WHAT IS NEEDED:
Reproduce the measurement methods passage below word for word, from its first sentence to its last.

The ultraviolet–visible–near-infrared absorption spectrum was measured on a UV-3600 spectrophotometer (Shimadzu, Japan) at room temperature. TGA analysis was conducted under a N2 atmosphere (∼3 mg sample used, flow rate ∼50 ml min−1) on a TG/DTA 6300 analyzer (Seiko Instruments, Inc.) and the heating rate was 10 °C min−1. XPS measurements were performed on an ESCALAB 250Xi XPS spectrometer (Thermo Scientific, USA), using a monochromated Al Kα source and equipped with an Ar+ ion sputtering gun. All binding energies were calibrated using the C (1 s) carbon peak (284.8 eV). ESI–MS data were acquired on a Waters Q-TOF mass spectrometer equipped with a Z-spray source. The sample was dissolved in toluene (∼1 mg ml−1) and diluted 1:1 in dry ethanol (5 mM CsOAc). The sample was directly infused at 5 μl min−1. The source temperature was fixed at 70 °C. The spray voltage was set at 2.20 kV and the cone voltage was set at 60 V.

PROVIDED MATERIAL:
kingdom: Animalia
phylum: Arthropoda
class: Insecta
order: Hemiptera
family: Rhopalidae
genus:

IN RESPONSE:
The ultraviolet–visible–near-infrared absorption spectrum was measured on a UV-3600 spectrophotometer (Shimadzu, Japan) at room temperature. TGA analysis was conducted under a N2 atmosphere (∼3 mg sample used, flow rate ∼50 ml min−1) on a TG/DTA 6300 analyzer (Seiko Instruments, Inc.) and the heating rate was 10 °C min−1. XPS measurements were performed on an ESCALAB 250Xi XPS spectrometer (Thermo Scientific, USA), using a monochromated Al Kα source and equipped with an Ar+ ion sputtering gun. All binding energies were calibrated using the C (1 s) carbon peak (284.8 eV). ESI–MS data were acquired on a Waters Q-TOF mass spectrometer equipped with a Z-spray source. The sample was dissolved in toluene (∼1 mg ml−1) and diluted 1:1 in dry ethanol (5 mM CsOAc). The sample was directly infused at 5 μl min−1. The source temperature was fixed at 70 °C. The spray voltage was set at 2.20 kV and the cone voltage was set at 60 V.